» Provided passage
== == ==

3. Results and Discussion

3.1. Morphology and Composition of Bio-Fillers

The FTIR spectra of CES, CHS, and CMS are shown in Figure 1, and the FTIR assignments for the functional groups of different shell bio-fillers in

Table 2. FTIR assignments for the functional groups of different shell bio-fillers.

FTIR Band (cm−1)	Functional Groups	Intensity
3422	–OH stretching [21]	Strong
2923	–CH2 stretching [22]	Weak
2519, 2347, 1794	Organics	Strong
1481	Asymmetric stretching of aragonite	Strong
1425	Asymmetric stretching of calcite	Strong
1082	C–O stretching vibration peak of aragonite	Weak
876	CO32− out-of-plane deformation vibration peak of calcite	Strong
859	CO32− out-of-plane deformation vibration peak of aragonite	Strong
713	O–C–O in-plane deformation vibration peak	Strong
700	stretching of aragonite	Weak

. The characteristic peaks of shell bio-fillers are located at 700, 713, 859, 876, 1082, 1452, 1481, 1794, 2347, 2519, 2923, 3422 cm⁻¹, while the peaks at 1481, 876, 713 cm⁻¹ are associated with the forms of calcite, and the peaks at 1425, 1082, 859, 713, 700 cm⁻¹ are assigned to the forms of aragonite [15]. Due to the different vibrational modes of CO₃²⁻, calcium carbonate with polymorphs can be accurately identified from the absorption peaks at 1481–1425, 1082, 876–859, and 700–713 cm⁻¹. The strong absorption peak at 1481 cm⁻¹ originates from the asymmetric stretching of aragonite, while the asymmetric stretching vibration of calcite appears near 1425 cm⁻¹. The C-O stretching vibration peak of aragonite is observed at 1082 cm⁻¹, and the absorption peaks at 876 and 860 cm⁻¹ are the out-of-plane deformation vibration peaks of CO₃²⁻ for calcite and aragonite, respectively. The difference in the O–C–O bending frequency of aragonite and calcite is less than 2 cm⁻¹, and these modes are recognized as a single absorption near 713 cm⁻¹ in the spectra [16,17,18,19,20]. In conclusion, CES and CMS are composed of calcite CaCO₃ and aragonite CaCO₃, respectively, while CHS is a mixture of calcite and aragonite CaCO₃.

== == ==

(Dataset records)
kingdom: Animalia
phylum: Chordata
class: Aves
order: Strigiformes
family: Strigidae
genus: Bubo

== == ==

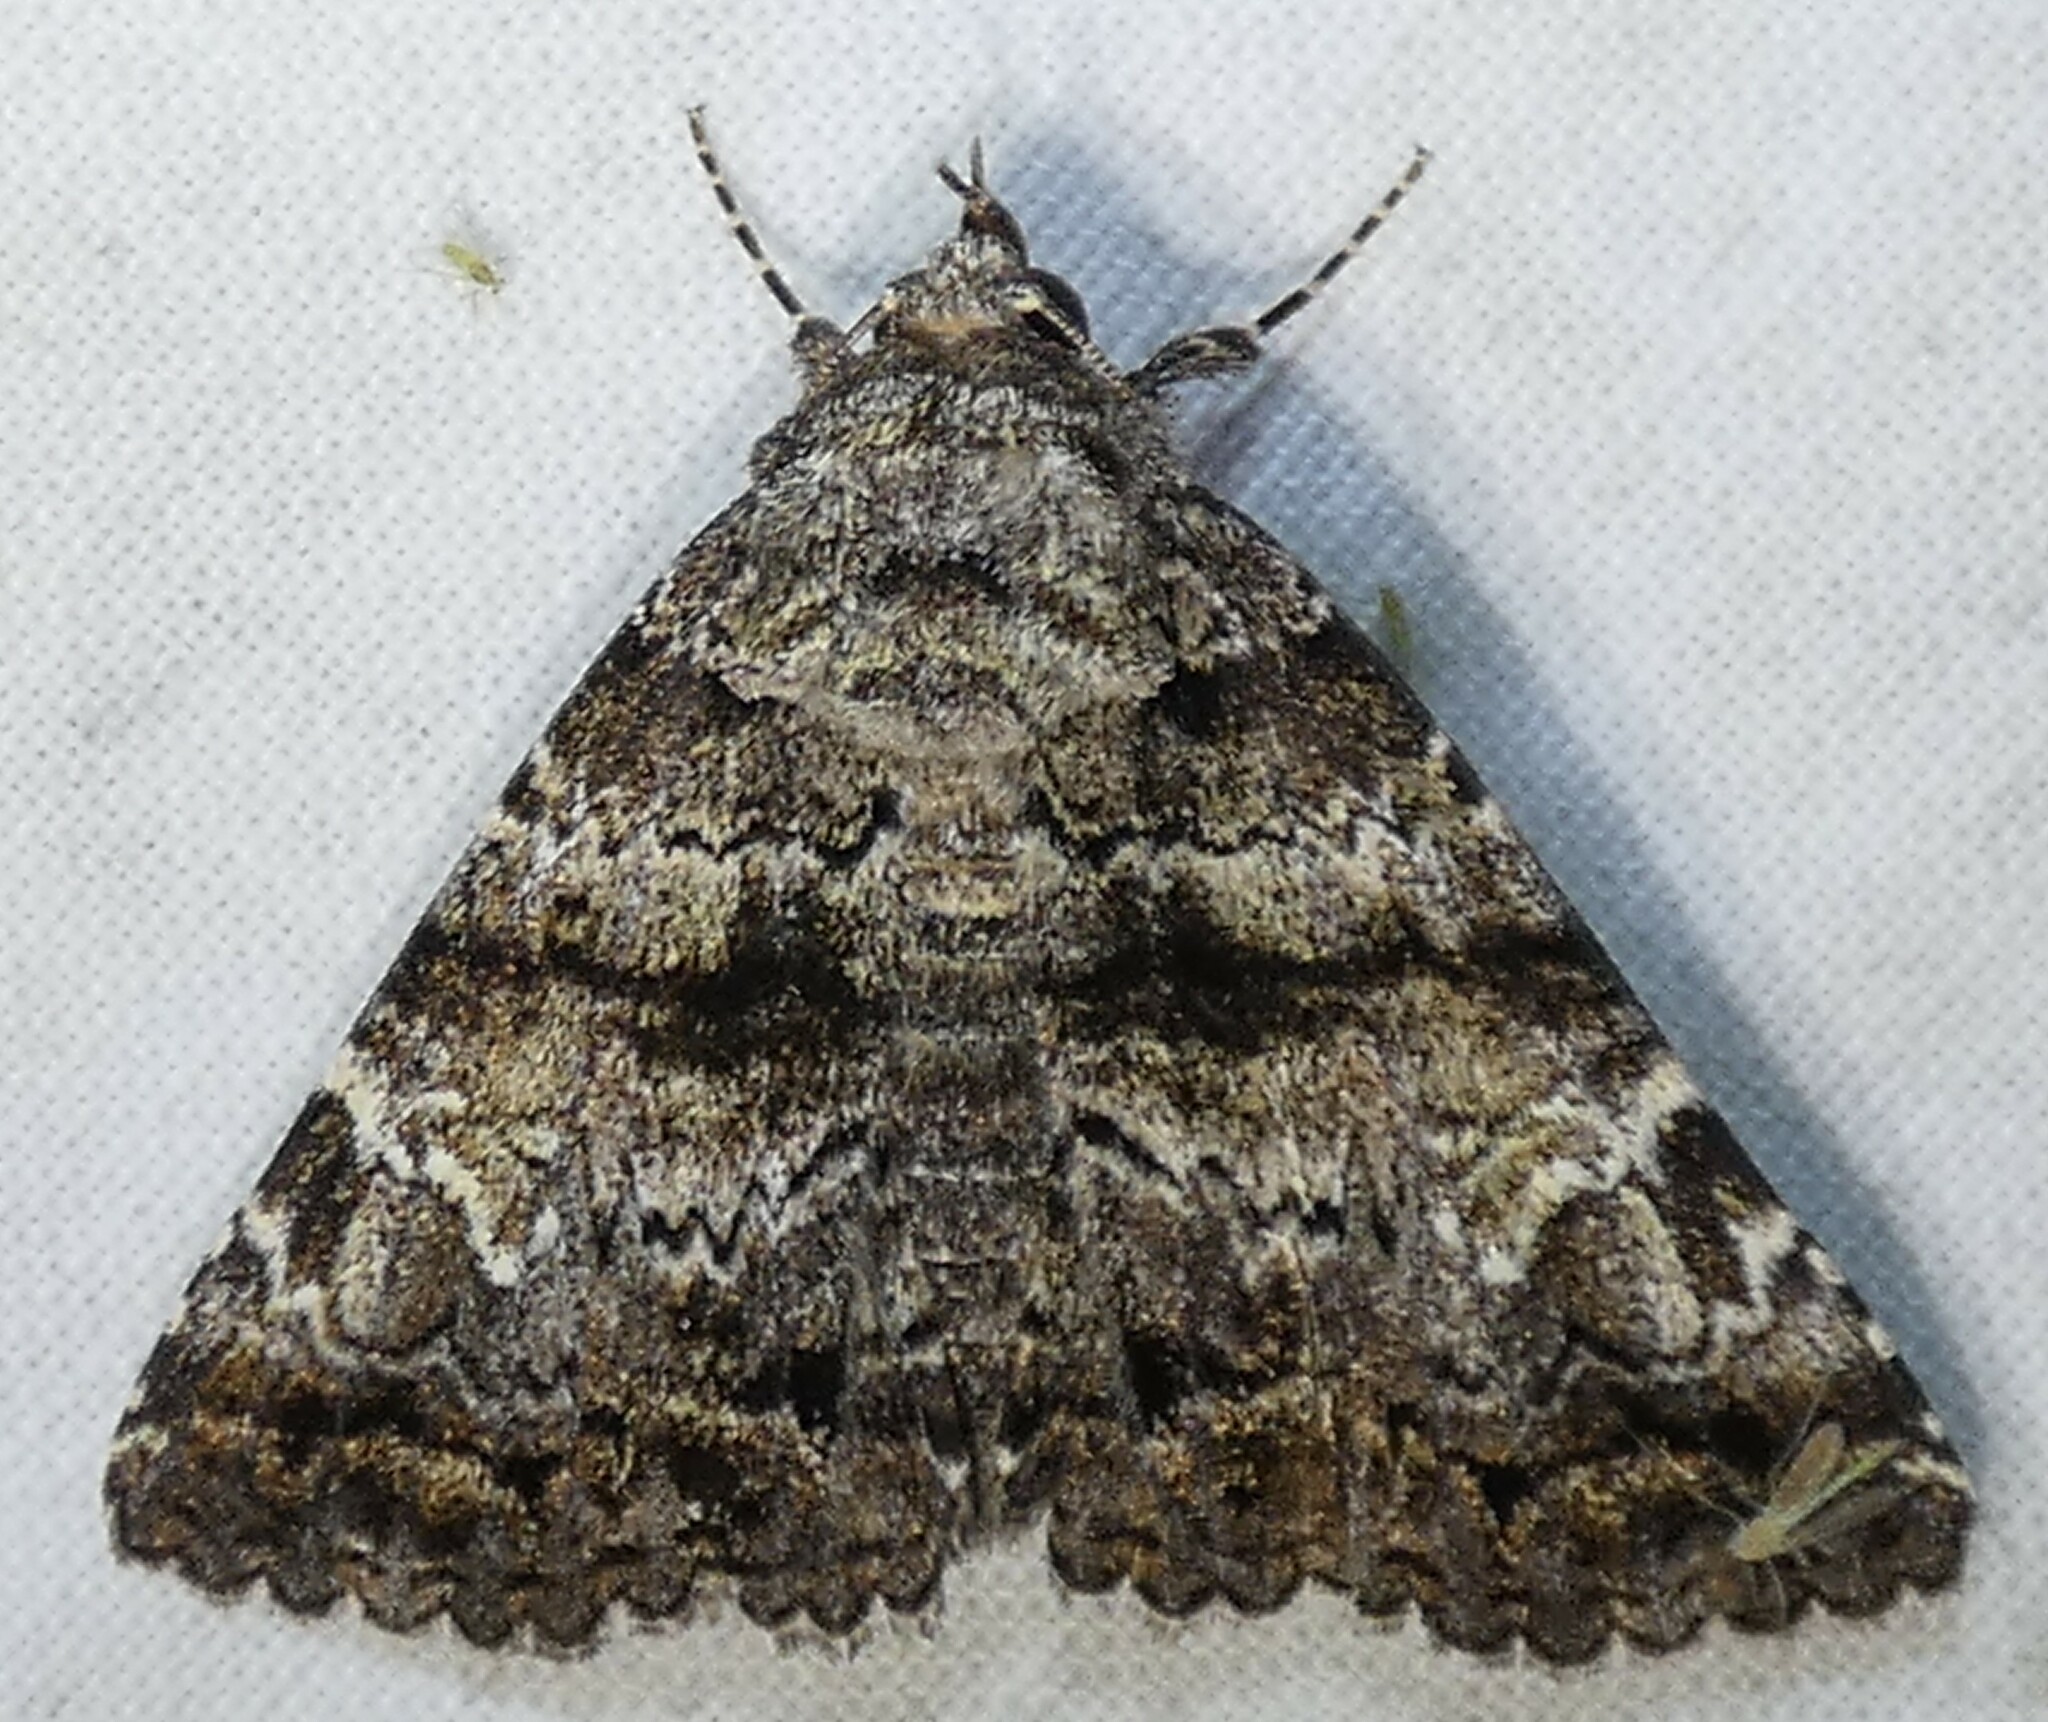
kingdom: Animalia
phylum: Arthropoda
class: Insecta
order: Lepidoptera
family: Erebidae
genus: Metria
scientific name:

== == ==

» Your tasks
(a) In the FTIR passage, what is CHS composed of?
(b) Rewrite the FTIR passage between "3. Results and" and "different shell bio-fillers.", inclusive, swapping "Morphology" for "Structure".
Rely only on the FTIR passage for your answers.

» Results
(a) CHS is a mixture of calcite and aragonite CaCO₃.

(b)
3. Results and Discussion

3.1. Structure and Composition of Bio-Fillers

The FTIR spectra of CES, CHS, and CMS are shown in Figure 1, and the FTIR assignments for the functional groups of different shell bio-fillers in

Table 2. FTIR assignments for the functional groups of different shell bio-fillers.